Look at it this way, I’ve sold many tens of thousands of licenses of my AdRev registered music over the past few years, and never once felt having to speak with the very occasional buyer that asks about it, as being a hassle. Far from it. It’s an opportunity to directly communicate with a buyer and reassure them that as a genuine License holder, they can use it via the AdRev claim removal page and even eligible for their channel to be whitelisted. These buyers are often very grateful for my help, get a heightened sense of value and I’ve lost count of the times they have returned to purchase more Licenses from me, generating repeat business.

Just have a think about it, before throwing the baby out with the bathwater! :slight_smile:

I already registered 14 tracks with this service but i still can’t figure out what is the difference between YTkey and ContentID and when i do search at the pages, the only thing i see is “How it works” nothing in here, look at the FAQ nothing too, did i miss something?


#9

YTkey is to release music to youtube’s new music channel thats in the works.
ContentID is for videos using your music.


#10
soundgridmedia said

I already registered 14 tracks with this service but i still can’t figure out what is the difference between YTkey and ContentID and when i do search at the pages, the only thing i see is “How it works” nothing in here, look at the FAQ nothing too, did i miss something?

Ok, so submitting your music via AdRev’s ContentID tab just ingests your music into the YouTube ContentID system, as normal, to be tracked across YouTube.
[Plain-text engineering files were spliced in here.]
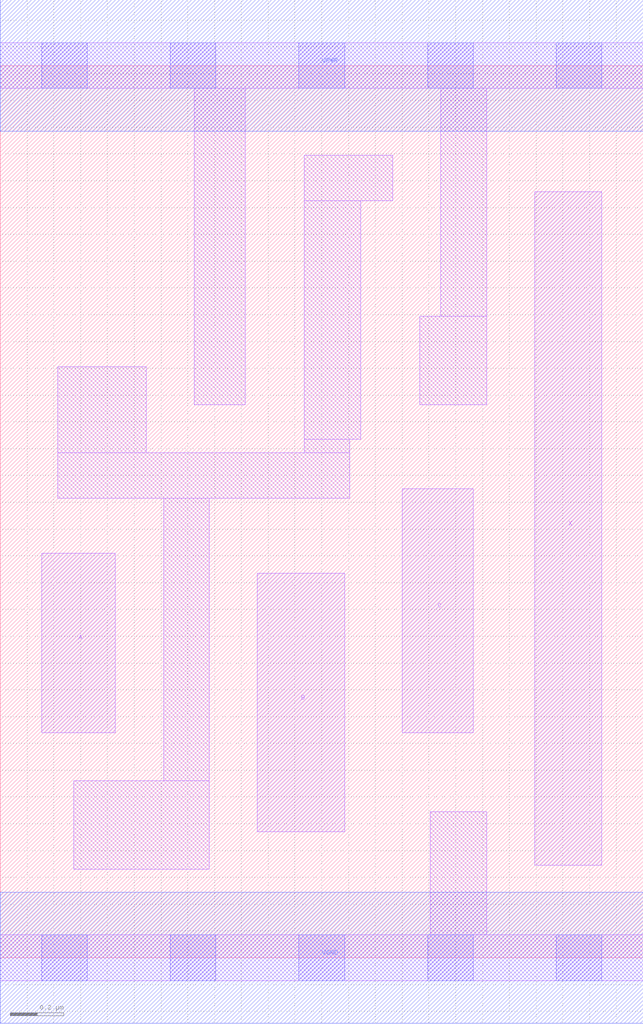
<source format=lef>
# Copyright 2020 The SkyWater PDK Authors
#
# Licensed under the Apache License, Version 2.0 (the "License");
# you may not use this file except in compliance with the License.
# You may obtain a copy of the License at
#
#     https://www.apache.org/licenses/LICENSE-2.0
#
# Unless required by applicable law or agreed to in writing, software
# distributed under the License is distributed on an "AS IS" BASIS,
# WITHOUT WARRANTIES OR CONDITIONS OF ANY KIND, either express or implied.
# See the License for the specific language governing permissions and
# limitations under the License.
#
# SPDX-License-Identifier: Apache-2.0

VERSION 5.7 ;
  NAMESCASESENSITIVE ON ;
  NOWIREEXTENSIONATPIN ON ;
  DIVIDERCHAR "/" ;
  BUSBITCHARS "[]" ;
UNITS
  DATABASE MICRONS 200 ;
END UNITS
MACRO sky130_fd_sc_lp__and3_m
  CLASS CORE ;
  FOREIGN sky130_fd_sc_lp__and3_m ;
  ORIGIN  0.000000  0.000000 ;
  SIZE  2.400000 BY  3.330000 ;
  SYMMETRY X Y R90 ;
  SITE unit ;
  PIN A
    ANTENNAGATEAREA  0.126000 ;
    DIRECTION INPUT ;
    USE SIGNAL ;
    PORT
      LAYER li1 ;
        RECT 0.155000 0.840000 0.430000 1.510000 ;
    END
  END A
  PIN B
    ANTENNAGATEAREA  0.126000 ;
    DIRECTION INPUT ;
    USE SIGNAL ;
    PORT
      LAYER li1 ;
        RECT 0.960000 0.470000 1.285000 1.435000 ;
    END
  END B
  PIN C
    ANTENNAGATEAREA  0.126000 ;
    DIRECTION INPUT ;
    USE SIGNAL ;
    PORT
      LAYER li1 ;
        RECT 1.500000 0.840000 1.765000 1.750000 ;
    END
  END C
  PIN X
    ANTENNADIFFAREA  0.222600 ;
    DIRECTION OUTPUT ;
    USE SIGNAL ;
    PORT
      LAYER li1 ;
        RECT 1.995000 0.345000 2.245000 2.860000 ;
    END
  END X
  PIN VGND
    DIRECTION INOUT ;
    USE GROUND ;
    PORT
      LAYER met1 ;
        RECT 0.000000 -0.245000 2.400000 0.245000 ;
    END
  END VGND
  PIN VPWR
    DIRECTION INOUT ;
    USE POWER ;
    PORT
      LAYER met1 ;
        RECT 0.000000 3.085000 2.400000 3.575000 ;
    END
  END VPWR
  OBS
    LAYER li1 ;
      RECT 0.000000 -0.085000 2.400000 0.085000 ;
      RECT 0.000000  3.245000 2.400000 3.415000 ;
      RECT 0.215000  1.715000 1.305000 1.885000 ;
      RECT 0.215000  1.885000 0.545000 2.205000 ;
      RECT 0.275000  0.330000 0.780000 0.660000 ;
      RECT 0.610000  0.660000 0.780000 1.715000 ;
      RECT 0.725000  2.065000 0.915000 3.245000 ;
      RECT 1.135000  1.885000 1.305000 1.935000 ;
      RECT 1.135000  1.935000 1.345000 2.825000 ;
      RECT 1.135000  2.825000 1.465000 2.995000 ;
      RECT 1.565000  2.065000 1.815000 2.395000 ;
      RECT 1.605000  0.085000 1.815000 0.545000 ;
      RECT 1.645000  2.395000 1.815000 3.245000 ;
    LAYER mcon ;
      RECT 0.155000 -0.085000 0.325000 0.085000 ;
      RECT 0.155000  3.245000 0.325000 3.415000 ;
      RECT 0.635000 -0.085000 0.805000 0.085000 ;
      RECT 0.635000  3.245000 0.805000 3.415000 ;
      RECT 1.115000 -0.085000 1.285000 0.085000 ;
      RECT 1.115000  3.245000 1.285000 3.415000 ;
      RECT 1.595000 -0.085000 1.765000 0.085000 ;
      RECT 1.595000  3.245000 1.765000 3.415000 ;
      RECT 2.075000 -0.085000 2.245000 0.085000 ;
      RECT 2.075000  3.245000 2.245000 3.415000 ;
  END
END sky130_fd_sc_lp__and3_m
END LIBRARY

</source>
Any revenue earned is via the on-video ads on YouTube videos that contain your music.

With YT Music Key, revenue is earned via a proportion of subscription fees from paying YT Music Key service customers.

When someone signs up to this service, the user can watch music videos on YouTube without seeing any on-screen advertising and has access to music streaming via Google Play Music (Google’s version of Spotify).

AdRev have added the option for artists to add their full ‘albums’, including artwork, so these can be placed within the service and artwork shown on devices when played. For the most part, I shouldn’t imagine many royalty free composers using this option, but it’s there if we need it!

Edit: @Mike Just got there before me! And a much less long winded answer than mine! lol :slight_smile:


#11

thanks mlamanna and AlumoAudio for the explaination… now it’s clear why i must add the album cover for that. :slight_smile:


#12

Has anyone noticed a drop in sales since including the new notification of youtube content ID?